··· Reading passage

Blackhole Physics
Black holes are the most extreme objects predicted by Einstein’s relativity, enveloped in an event horizon and producing large distortions in the surrounding spacetime. These distortions are of particular current interest, because in dynamical situations (such as oscillating or orbiting black holes) they result in propagating gravitational waves. Inspiralling black holes are the strongest potential signal source of gravitational waves to be detected by groundbased interferometers, such as LIGO, GEO600 and Virgo. It is important to have accurate models of such inspirals for both the detection, and also the understanding, of the signals from these detectors.
Our work is focussed on understanding the dynamics of black holes through computer simulation of binary inspirals. This involves studying horizon dynamics and extracting gravitational wave information from physically realistic models.

Calculation of gravitational waveforms: In order to detect gravitational waves and characterise their sources, accurate theoretical models are required. We use the Llama and Whisky codes to produce highly accurate waveforms which can then be used to generate waveform templates for various sources, against which experimental data will be compared.

······

Task item |
Copy the black hole physics text word for word, from start to finish. The listing that comes next has no role here.

··· Data supplied

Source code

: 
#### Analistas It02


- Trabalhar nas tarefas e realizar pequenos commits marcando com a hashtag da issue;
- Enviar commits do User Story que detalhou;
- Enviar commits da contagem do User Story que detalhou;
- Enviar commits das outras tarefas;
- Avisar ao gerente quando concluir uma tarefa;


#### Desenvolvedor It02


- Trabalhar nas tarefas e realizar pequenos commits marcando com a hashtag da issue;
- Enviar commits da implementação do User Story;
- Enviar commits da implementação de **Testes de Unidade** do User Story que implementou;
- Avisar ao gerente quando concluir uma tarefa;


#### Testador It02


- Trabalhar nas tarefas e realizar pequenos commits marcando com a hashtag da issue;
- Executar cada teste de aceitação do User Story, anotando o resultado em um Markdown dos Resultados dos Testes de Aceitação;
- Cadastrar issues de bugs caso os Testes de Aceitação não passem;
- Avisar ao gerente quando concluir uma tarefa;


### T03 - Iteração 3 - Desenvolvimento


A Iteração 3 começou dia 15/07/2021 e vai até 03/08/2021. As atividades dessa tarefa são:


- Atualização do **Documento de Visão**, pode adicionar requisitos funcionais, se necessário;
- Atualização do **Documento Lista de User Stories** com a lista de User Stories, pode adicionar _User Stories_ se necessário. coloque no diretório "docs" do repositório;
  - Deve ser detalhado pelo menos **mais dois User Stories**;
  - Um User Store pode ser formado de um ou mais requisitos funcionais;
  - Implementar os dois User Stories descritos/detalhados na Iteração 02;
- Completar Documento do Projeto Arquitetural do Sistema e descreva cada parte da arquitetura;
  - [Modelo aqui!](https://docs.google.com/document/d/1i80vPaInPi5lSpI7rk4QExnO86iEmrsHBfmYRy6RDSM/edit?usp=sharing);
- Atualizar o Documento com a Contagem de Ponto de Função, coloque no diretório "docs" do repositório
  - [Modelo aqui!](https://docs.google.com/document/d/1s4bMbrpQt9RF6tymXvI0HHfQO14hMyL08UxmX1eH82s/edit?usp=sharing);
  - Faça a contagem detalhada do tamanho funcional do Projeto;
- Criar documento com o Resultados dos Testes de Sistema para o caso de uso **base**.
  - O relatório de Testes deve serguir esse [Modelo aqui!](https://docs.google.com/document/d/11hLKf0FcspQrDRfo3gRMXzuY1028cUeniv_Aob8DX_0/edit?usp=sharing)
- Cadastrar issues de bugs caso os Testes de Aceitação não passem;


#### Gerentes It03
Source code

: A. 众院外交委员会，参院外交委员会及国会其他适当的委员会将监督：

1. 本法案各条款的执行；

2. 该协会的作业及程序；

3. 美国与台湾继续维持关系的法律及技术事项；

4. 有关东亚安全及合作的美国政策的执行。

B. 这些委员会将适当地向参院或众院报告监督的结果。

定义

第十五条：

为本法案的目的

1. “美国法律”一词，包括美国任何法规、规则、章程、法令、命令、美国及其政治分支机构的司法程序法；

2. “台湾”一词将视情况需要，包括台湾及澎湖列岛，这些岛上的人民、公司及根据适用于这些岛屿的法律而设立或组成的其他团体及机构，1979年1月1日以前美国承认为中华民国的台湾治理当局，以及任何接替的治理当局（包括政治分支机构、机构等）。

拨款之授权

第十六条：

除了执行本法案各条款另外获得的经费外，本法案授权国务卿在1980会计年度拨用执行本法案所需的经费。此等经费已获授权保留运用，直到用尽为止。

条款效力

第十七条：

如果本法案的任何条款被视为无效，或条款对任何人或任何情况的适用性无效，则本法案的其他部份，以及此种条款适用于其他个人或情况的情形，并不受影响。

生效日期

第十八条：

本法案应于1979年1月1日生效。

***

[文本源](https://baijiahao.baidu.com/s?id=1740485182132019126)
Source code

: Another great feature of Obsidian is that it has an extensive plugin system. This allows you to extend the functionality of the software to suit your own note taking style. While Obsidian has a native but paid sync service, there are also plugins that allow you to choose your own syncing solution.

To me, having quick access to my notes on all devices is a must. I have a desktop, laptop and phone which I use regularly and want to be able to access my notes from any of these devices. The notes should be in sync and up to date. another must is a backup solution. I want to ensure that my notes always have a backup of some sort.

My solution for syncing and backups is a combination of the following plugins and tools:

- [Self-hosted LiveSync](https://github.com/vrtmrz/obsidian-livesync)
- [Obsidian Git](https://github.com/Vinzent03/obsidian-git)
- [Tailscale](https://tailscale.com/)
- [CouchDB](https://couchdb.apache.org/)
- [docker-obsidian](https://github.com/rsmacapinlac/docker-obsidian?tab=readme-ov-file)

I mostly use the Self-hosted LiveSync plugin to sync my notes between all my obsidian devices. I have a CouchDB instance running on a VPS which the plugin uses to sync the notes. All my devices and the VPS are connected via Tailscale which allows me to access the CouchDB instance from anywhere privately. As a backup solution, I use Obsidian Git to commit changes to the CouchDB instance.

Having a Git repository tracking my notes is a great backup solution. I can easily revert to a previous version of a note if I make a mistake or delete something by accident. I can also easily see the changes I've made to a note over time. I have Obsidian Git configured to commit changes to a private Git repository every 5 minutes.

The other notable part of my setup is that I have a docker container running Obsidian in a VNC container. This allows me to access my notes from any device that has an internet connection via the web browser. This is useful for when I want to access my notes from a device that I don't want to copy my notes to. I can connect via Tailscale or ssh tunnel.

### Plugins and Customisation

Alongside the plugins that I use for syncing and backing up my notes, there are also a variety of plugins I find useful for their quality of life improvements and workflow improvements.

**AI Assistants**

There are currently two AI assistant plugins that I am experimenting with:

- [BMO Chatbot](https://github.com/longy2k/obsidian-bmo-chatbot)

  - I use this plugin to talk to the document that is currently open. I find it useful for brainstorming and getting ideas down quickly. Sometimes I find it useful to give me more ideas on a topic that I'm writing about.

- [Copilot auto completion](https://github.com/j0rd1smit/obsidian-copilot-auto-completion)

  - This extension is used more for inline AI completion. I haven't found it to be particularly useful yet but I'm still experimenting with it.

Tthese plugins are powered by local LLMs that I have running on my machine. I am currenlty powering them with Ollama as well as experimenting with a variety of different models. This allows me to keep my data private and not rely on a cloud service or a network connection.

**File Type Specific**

······

Answer |
Blackhole Physics
Black holes are the most extreme objects predicted by Einstein’s relativity, enveloped in an event horizon and producing large distortions in the surrounding spacetime. These distortions are of particular current interest, because in dynamical situations (such as oscillating or orbiting black holes) they result in propagating gravitational waves. Inspiralling black holes are the strongest potential signal source of gravitational waves to be detected by groundbased interferometers, such as LIGO, GEO600 and Virgo. It is important to have accurate models of such inspirals for both the detection, and also the understanding, of the signals from these detectors.
Our work is focussed on understanding the dynamics of black holes through computer simulation of binary inspirals. This involves studying horizon dynamics and extracting gravitational wave information from physically realistic models.

Calculation of gravitational waveforms: In order to detect gravitational waves and characterise their sources, accurate theoretical models are required. We use the Llama and Whisky codes to produce highly accurate waveforms which can then be used to generate waveform templates for various sources, against which experimental data will be compared.